Source texts of formatted documents:
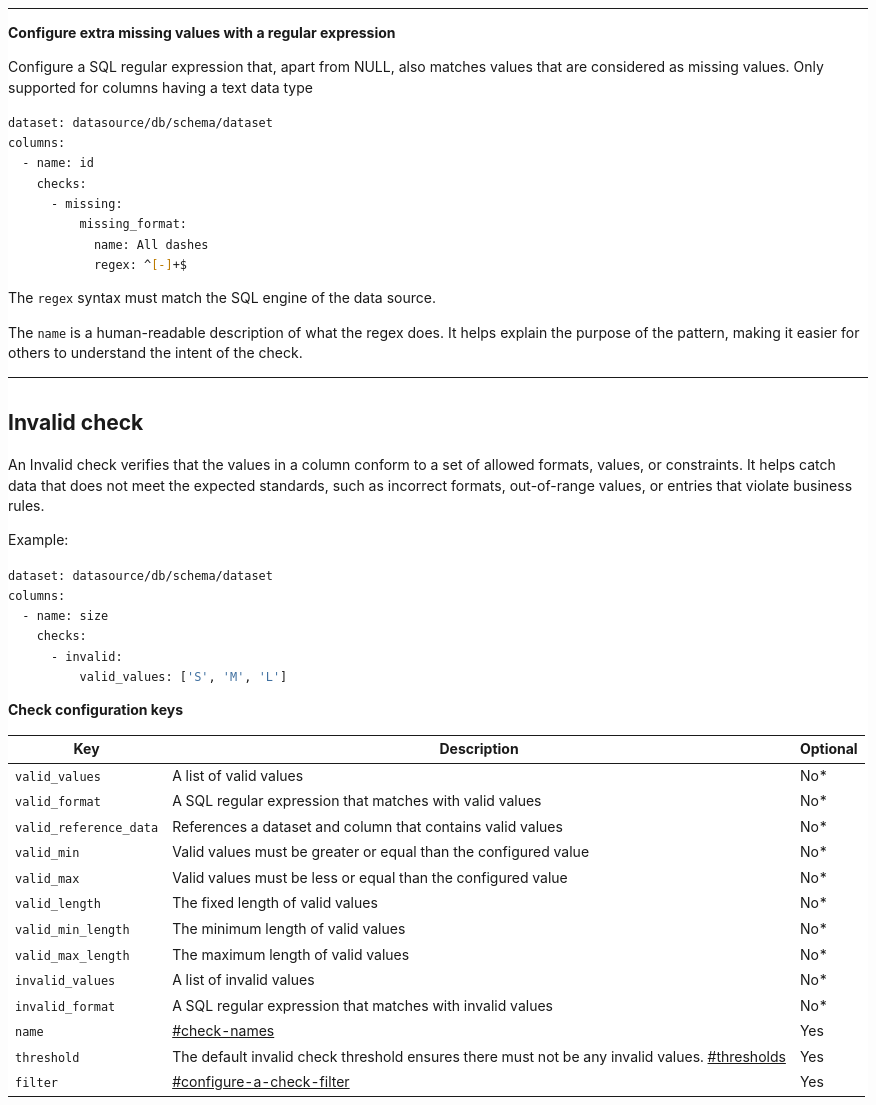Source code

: ***

**Configure extra missing values with a regular expression**

Configure a SQL regular expression that, apart from NULL, also matches values that are considered as missing values. Only supported for columns having a text data type

```bash
dataset: datasource/db/schema/dataset
columns:
  - name: id
    checks:
      - missing:
          missing_format:
            name: All dashes
            regex: ^[-]+$
```

The `regex` syntax must match the SQL engine of the data source.

The `name` is a human-readable description of what the regex does. It helps explain the purpose of the pattern, making it easier for others to understand the intent of the check.

***

## Invalid check

An Invalid check verifies that the values in a column conform to a set of allowed formats, values, or constraints. It helps catch data that does not meet the expected standards, such as incorrect formats, out-of-range values, or entries that violate business rules.

Example:

```bash
dataset: datasource/db/schema/dataset
columns:
  - name: size
    checks:
      - invalid:
          valid_values: ['S', 'M', 'L']
```

**Check configuration keys**

| Key                    | Description                                                                                                                                          | Optional |
| ---------------------- | ---------------------------------------------------------------------------------------------------------------------------------------------------- | -------- |
| `valid_values`         | A list of valid values                                                                                                                               | No\*     |
| `valid_format`         | A SQL regular expression that matches with valid values                                                                                              | No\*     |
| `valid_reference_data` | References a dataset and column that contains valid values                                                                                           | No\*     |
| `valid_min`            | Valid values must be greater or equal than the configured value                                                                                      | No\*     |
| `valid_max`            | Valid values must be less or equal than the configured value                                                                                         | No\*     |
| `valid_length`         | The fixed length of valid values                                                                                                                     | No\*     |
| `valid_min_length`     | The minimum length of valid values                                                                                                                   | No\*     |
| `valid_max_length`     | The maximum length of valid values                                                                                                                   | No\*     |
| `invalid_values`       | A list of invalid values                                                                                                                             | No\*     |
| `invalid_format`       | A SQL regular expression that matches with invalid values                                                                                            | No\*     |
| `name`                 | [#check-names](contract-language-reference.md#check-names "mention")                                                                                 | Yes      |
| `threshold`            | The default invalid check threshold ensures there must not be any invalid values. [#thresholds](contract-language-reference.md#thresholds "mention") | Yes      |
| `filter`               | [#configure-a-check-filter](contract-language-reference.md#configure-a-check-filter "mention")                                                       | Yes      |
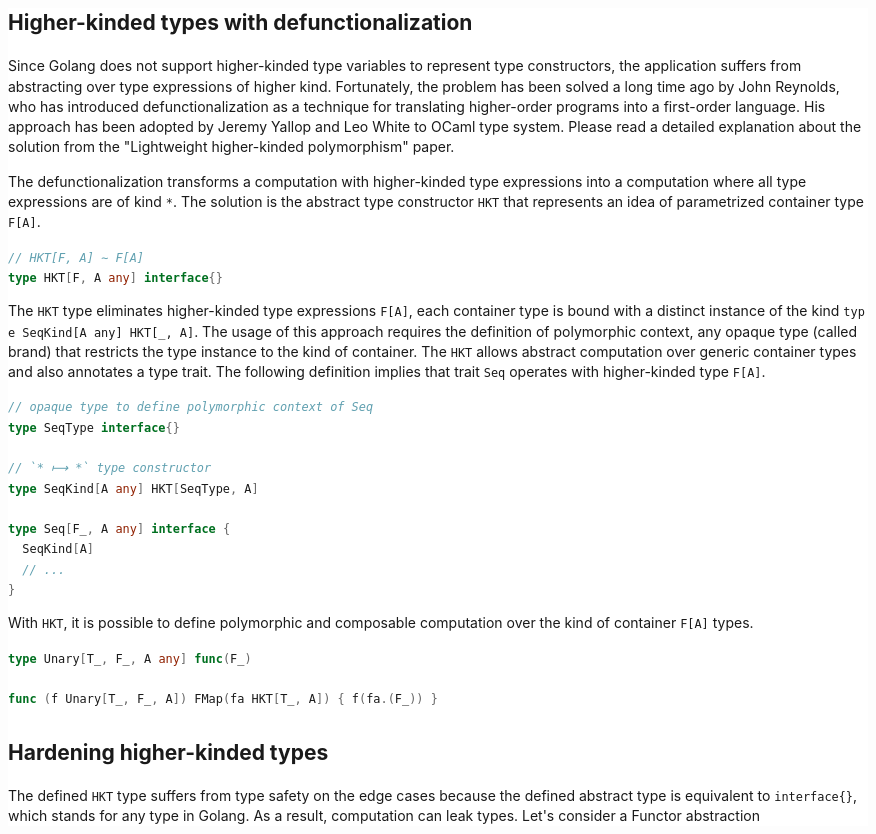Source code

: 
## Higher-kinded types with defunctionalization

Since Golang does not support higher-kinded type variables to represent type constructors, the application suffers from abstracting over type expressions of higher kind. Fortunately, the problem has been solved a long time ago by John Reynolds, who has introduced defunctionalization as a technique for translating higher-order programs into a first-order language. His approach has been adopted by Jeremy Yallop and Leo White to OCaml type system. Please read a detailed explanation about the solution from the "Lightweight higher-kinded polymorphism" paper.

The defunctionalization transforms a computation with higher-kinded type expressions into a computation where all type expressions are of kind `*`. The solution is the abstract type constructor `HKT` that represents an idea of parametrized container type `F[A]`.

```go
// HKT[F, A] ∼ F[A]
type HKT[F, A any] interface{}
```

The `HKT` type eliminates higher-kinded type expressions `F[A]`, each container type is bound with a distinct instance of the kind `type SeqKind[A any] HKT[_, A]`. The usage of this approach requires the definition of polymorphic context, any opaque type (called brand) that restricts the type instance to the kind of container. The `HKT` allows abstract computation over generic container types and also annotates a type trait. The following definition implies that trait `Seq` operates with higher-kinded type `F[A]`.

```go
// opaque type to define polymorphic context of Seq
type SeqType interface{}

// `* ⟼ *` type constructor  
type SeqKind[A any] HKT[SeqType, A]

type Seq[F_, A any] interface {
  SeqKind[A]
  // ...
}
```

With `HKT`, it is possible to define polymorphic and composable computation over the kind of container `F[A]` types.

```go
type Unary[T_, F_, A any] func(F_)

func (f Unary[T_, F_, A]) FMap(fa HKT[T_, A]) { f(fa.(F_)) }
```


## Hardening higher-kinded types  

The defined `HKT` type suffers from type safety on the edge cases because the defined abstract type is equivalent to `interface{}`, which stands for any type in Golang. As a result, computation can leak types. Let's consider a Functor abstraction   
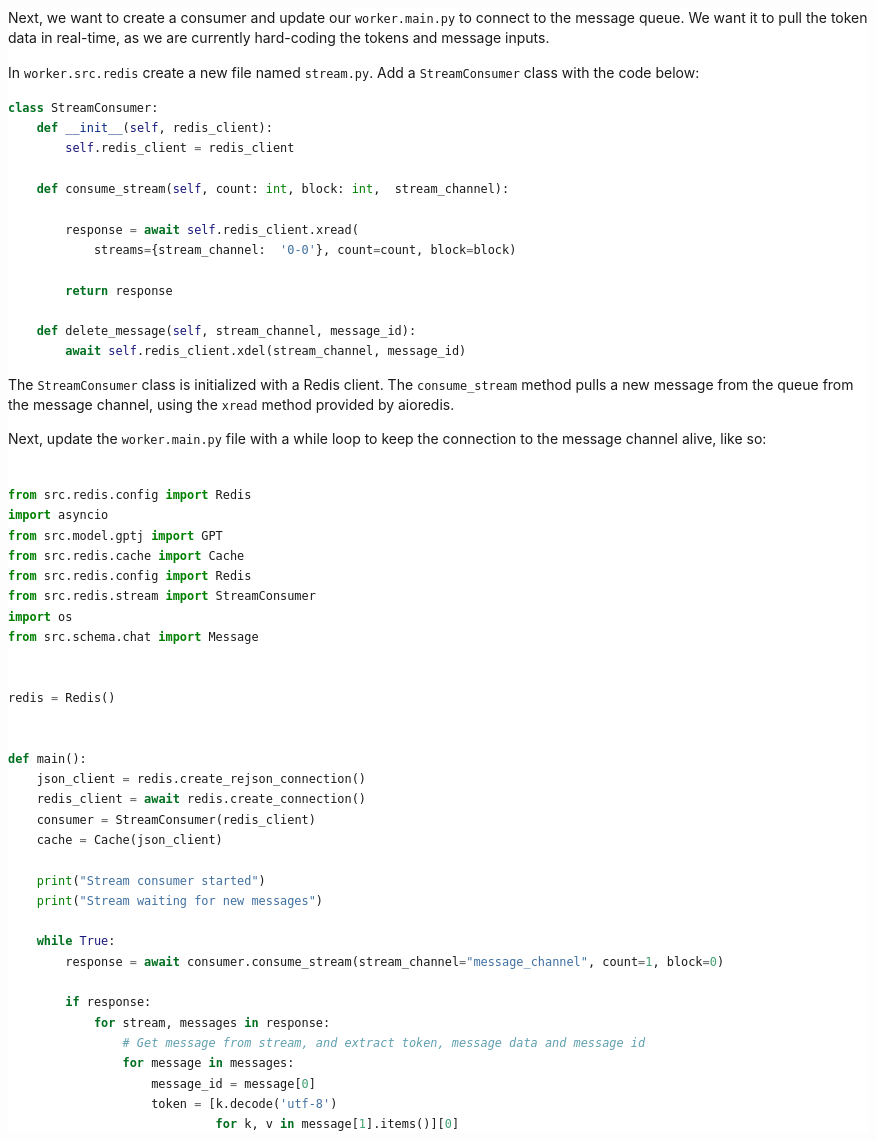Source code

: Next, we want to create a consumer and update our `worker.main.py` to connect to the message queue. We want it to pull the token data in real-time, as we are currently hard-coding the tokens and message inputs.

In `worker.src.redis` create a new file named `stream.py`. Add a `StreamConsumer` class with the code below:

```py
class StreamConsumer:
    def __init__(self, redis_client):
        self.redis_client = redis_client

    def consume_stream(self, count: int, block: int,  stream_channel):

        response = await self.redis_client.xread(
            streams={stream_channel:  '0-0'}, count=count, block=block)

        return response

    def delete_message(self, stream_channel, message_id):
        await self.redis_client.xdel(stream_channel, message_id)


```

The `StreamConsumer` class is initialized with a Redis client. The `consume_stream` method pulls a new message from the queue from the message channel, using the `xread` method provided by aioredis.

Next, update the `worker.main.py` file with a while loop to keep the connection to the message channel alive, like so:

```py

from src.redis.config import Redis
import asyncio
from src.model.gptj import GPT
from src.redis.cache import Cache
from src.redis.config import Redis
from src.redis.stream import StreamConsumer
import os
from src.schema.chat import Message


redis = Redis()


def main():
    json_client = redis.create_rejson_connection()
    redis_client = await redis.create_connection()
    consumer = StreamConsumer(redis_client)
    cache = Cache(json_client)

    print("Stream consumer started")
    print("Stream waiting for new messages")

    while True:
        response = await consumer.consume_stream(stream_channel="message_channel", count=1, block=0)

        if response:
            for stream, messages in response:
                # Get message from stream, and extract token, message data and message id
                for message in messages:
                    message_id = message[0]
                    token = [k.decode('utf-8')
                             for k, v in message[1].items()][0]
```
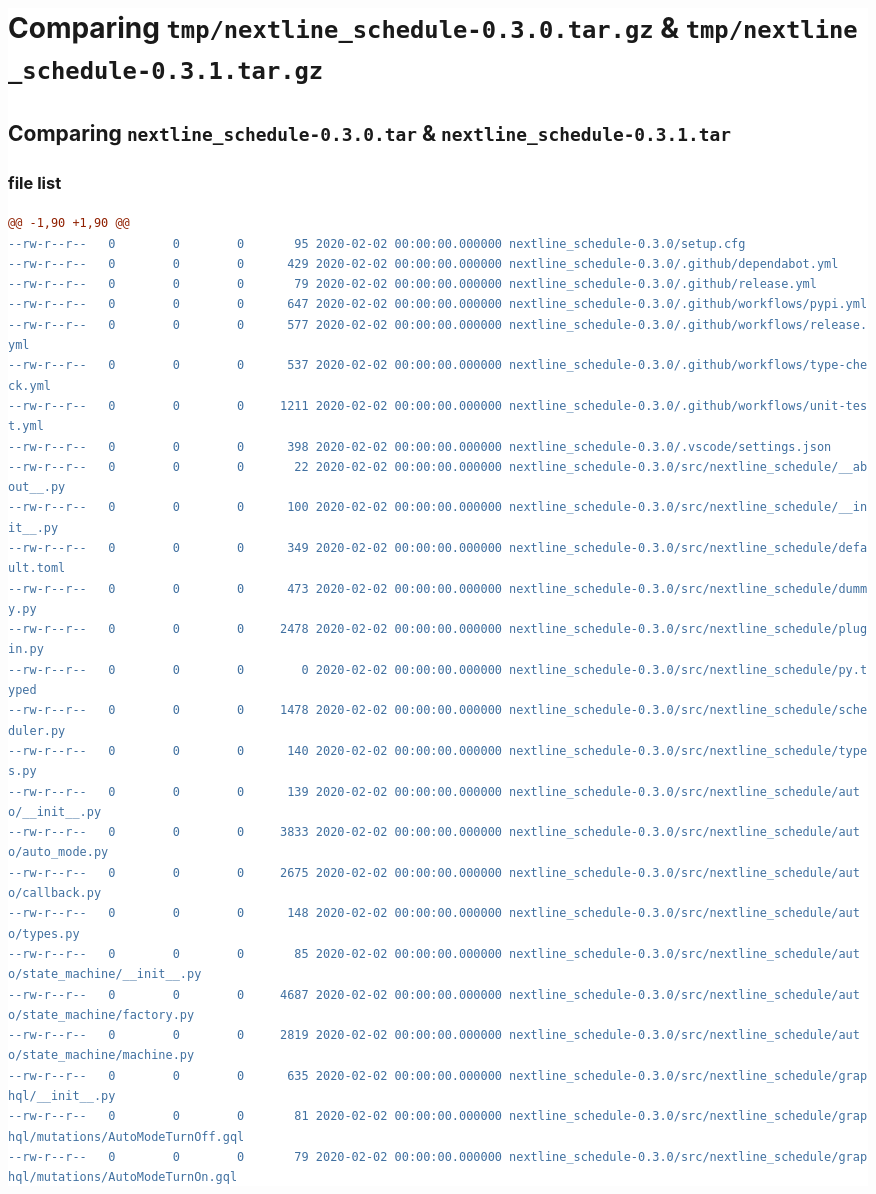 # Comparing `tmp/nextline_schedule-0.3.0.tar.gz` & `tmp/nextline_schedule-0.3.1.tar.gz`

## Comparing `nextline_schedule-0.3.0.tar` & `nextline_schedule-0.3.1.tar`

### file list

```diff
@@ -1,90 +1,90 @@
--rw-r--r--   0        0        0       95 2020-02-02 00:00:00.000000 nextline_schedule-0.3.0/setup.cfg
--rw-r--r--   0        0        0      429 2020-02-02 00:00:00.000000 nextline_schedule-0.3.0/.github/dependabot.yml
--rw-r--r--   0        0        0       79 2020-02-02 00:00:00.000000 nextline_schedule-0.3.0/.github/release.yml
--rw-r--r--   0        0        0      647 2020-02-02 00:00:00.000000 nextline_schedule-0.3.0/.github/workflows/pypi.yml
--rw-r--r--   0        0        0      577 2020-02-02 00:00:00.000000 nextline_schedule-0.3.0/.github/workflows/release.yml
--rw-r--r--   0        0        0      537 2020-02-02 00:00:00.000000 nextline_schedule-0.3.0/.github/workflows/type-check.yml
--rw-r--r--   0        0        0     1211 2020-02-02 00:00:00.000000 nextline_schedule-0.3.0/.github/workflows/unit-test.yml
--rw-r--r--   0        0        0      398 2020-02-02 00:00:00.000000 nextline_schedule-0.3.0/.vscode/settings.json
--rw-r--r--   0        0        0       22 2020-02-02 00:00:00.000000 nextline_schedule-0.3.0/src/nextline_schedule/__about__.py
--rw-r--r--   0        0        0      100 2020-02-02 00:00:00.000000 nextline_schedule-0.3.0/src/nextline_schedule/__init__.py
--rw-r--r--   0        0        0      349 2020-02-02 00:00:00.000000 nextline_schedule-0.3.0/src/nextline_schedule/default.toml
--rw-r--r--   0        0        0      473 2020-02-02 00:00:00.000000 nextline_schedule-0.3.0/src/nextline_schedule/dummy.py
--rw-r--r--   0        0        0     2478 2020-02-02 00:00:00.000000 nextline_schedule-0.3.0/src/nextline_schedule/plugin.py
--rw-r--r--   0        0        0        0 2020-02-02 00:00:00.000000 nextline_schedule-0.3.0/src/nextline_schedule/py.typed
--rw-r--r--   0        0        0     1478 2020-02-02 00:00:00.000000 nextline_schedule-0.3.0/src/nextline_schedule/scheduler.py
--rw-r--r--   0        0        0      140 2020-02-02 00:00:00.000000 nextline_schedule-0.3.0/src/nextline_schedule/types.py
--rw-r--r--   0        0        0      139 2020-02-02 00:00:00.000000 nextline_schedule-0.3.0/src/nextline_schedule/auto/__init__.py
--rw-r--r--   0        0        0     3833 2020-02-02 00:00:00.000000 nextline_schedule-0.3.0/src/nextline_schedule/auto/auto_mode.py
--rw-r--r--   0        0        0     2675 2020-02-02 00:00:00.000000 nextline_schedule-0.3.0/src/nextline_schedule/auto/callback.py
--rw-r--r--   0        0        0      148 2020-02-02 00:00:00.000000 nextline_schedule-0.3.0/src/nextline_schedule/auto/types.py
--rw-r--r--   0        0        0       85 2020-02-02 00:00:00.000000 nextline_schedule-0.3.0/src/nextline_schedule/auto/state_machine/__init__.py
--rw-r--r--   0        0        0     4687 2020-02-02 00:00:00.000000 nextline_schedule-0.3.0/src/nextline_schedule/auto/state_machine/factory.py
--rw-r--r--   0        0        0     2819 2020-02-02 00:00:00.000000 nextline_schedule-0.3.0/src/nextline_schedule/auto/state_machine/machine.py
--rw-r--r--   0        0        0      635 2020-02-02 00:00:00.000000 nextline_schedule-0.3.0/src/nextline_schedule/graphql/__init__.py
--rw-r--r--   0        0        0       81 2020-02-02 00:00:00.000000 nextline_schedule-0.3.0/src/nextline_schedule/graphql/mutations/AutoModeTurnOff.gql
--rw-r--r--   0        0        0       79 2020-02-02 00:00:00.000000 nextline_schedule-0.3.0/src/nextline_schedule/graphql/mutations/AutoModeTurnOn.gql
```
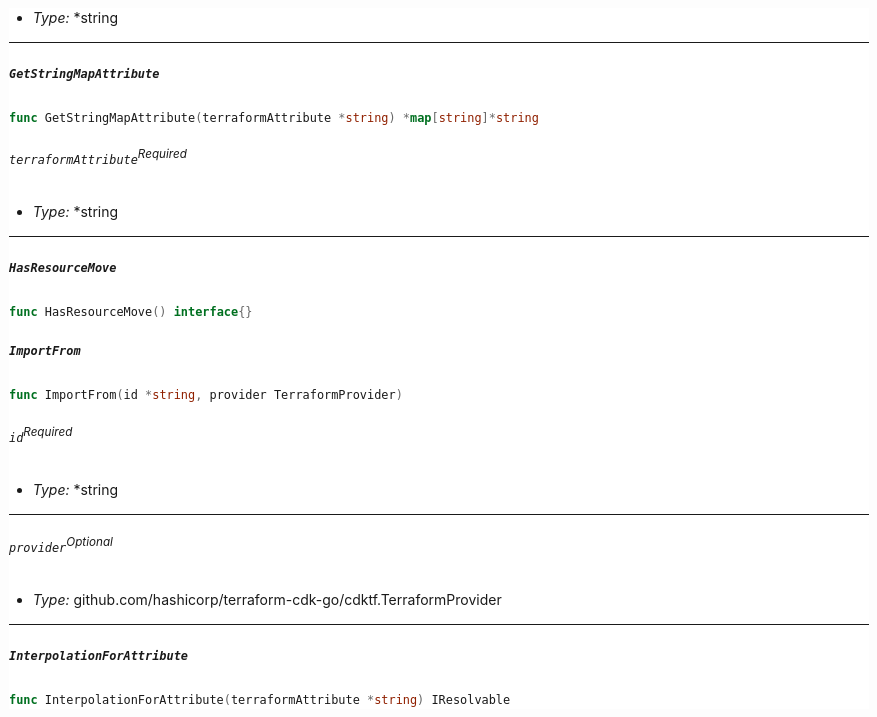 - *Type:* *string

---

##### `GetStringMapAttribute` <a name="GetStringMapAttribute" id="@cdktf/provider-vault.identityEntityAlias.IdentityEntityAlias.getStringMapAttribute"></a>

```go
func GetStringMapAttribute(terraformAttribute *string) *map[string]*string
```

###### `terraformAttribute`<sup>Required</sup> <a name="terraformAttribute" id="@cdktf/provider-vault.identityEntityAlias.IdentityEntityAlias.getStringMapAttribute.parameter.terraformAttribute"></a>

- *Type:* *string

---

##### `HasResourceMove` <a name="HasResourceMove" id="@cdktf/provider-vault.identityEntityAlias.IdentityEntityAlias.hasResourceMove"></a>

```go
func HasResourceMove() interface{}
```

##### `ImportFrom` <a name="ImportFrom" id="@cdktf/provider-vault.identityEntityAlias.IdentityEntityAlias.importFrom"></a>

```go
func ImportFrom(id *string, provider TerraformProvider)
```

###### `id`<sup>Required</sup> <a name="id" id="@cdktf/provider-vault.identityEntityAlias.IdentityEntityAlias.importFrom.parameter.id"></a>

- *Type:* *string

---

###### `provider`<sup>Optional</sup> <a name="provider" id="@cdktf/provider-vault.identityEntityAlias.IdentityEntityAlias.importFrom.parameter.provider"></a>

- *Type:* github.com/hashicorp/terraform-cdk-go/cdktf.TerraformProvider

---

##### `InterpolationForAttribute` <a name="InterpolationForAttribute" id="@cdktf/provider-vault.identityEntityAlias.IdentityEntityAlias.interpolationForAttribute"></a>

```go
func InterpolationForAttribute(terraformAttribute *string) IResolvable
```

• **Work request**
Start at the top of the entries and repeat each line exactly, ending at the line that contains "matches with valid". Pictures are not part of the copy.

• **Your response**
Source code

: ***

**Configure extra missing values with a regular expression**

Configure a SQL regular expression that, apart from NULL, also matches values that are considered as missing values. Only supported for columns having a text data type

```bash
dataset: datasource/db/schema/dataset
columns:
  - name: id
    checks:
      - missing:
          missing_format:
            name: All dashes
            regex: ^[-]+$
```

The `regex` syntax must match the SQL engine of the data source.

The `name` is a human-readable description of what the regex does. It helps explain the purpose of the pattern, making it easier for others to understand the intent of the check.

***

## Invalid check

An Invalid check verifies that the values in a column conform to a set of allowed formats, values, or constraints. It helps catch data that does not meet the expected standards, such as incorrect formats, out-of-range values, or entries that violate business rules.

Example:

```bash
dataset: datasource/db/schema/dataset
columns:
  - name: size
    checks:
      - invalid:
          valid_values: ['S', 'M', 'L']
```

**Check configuration keys**

| Key                    | Description                                                                                                                                          | Optional |
| ---------------------- | ---------------------------------------------------------------------------------------------------------------------------------------------------- | -------- |
| `valid_values`         | A list of valid values                                                                                                                               | No\*     |
| `valid_format`         | A SQL regular expression that matches with valid values                                                                                              | No\*     |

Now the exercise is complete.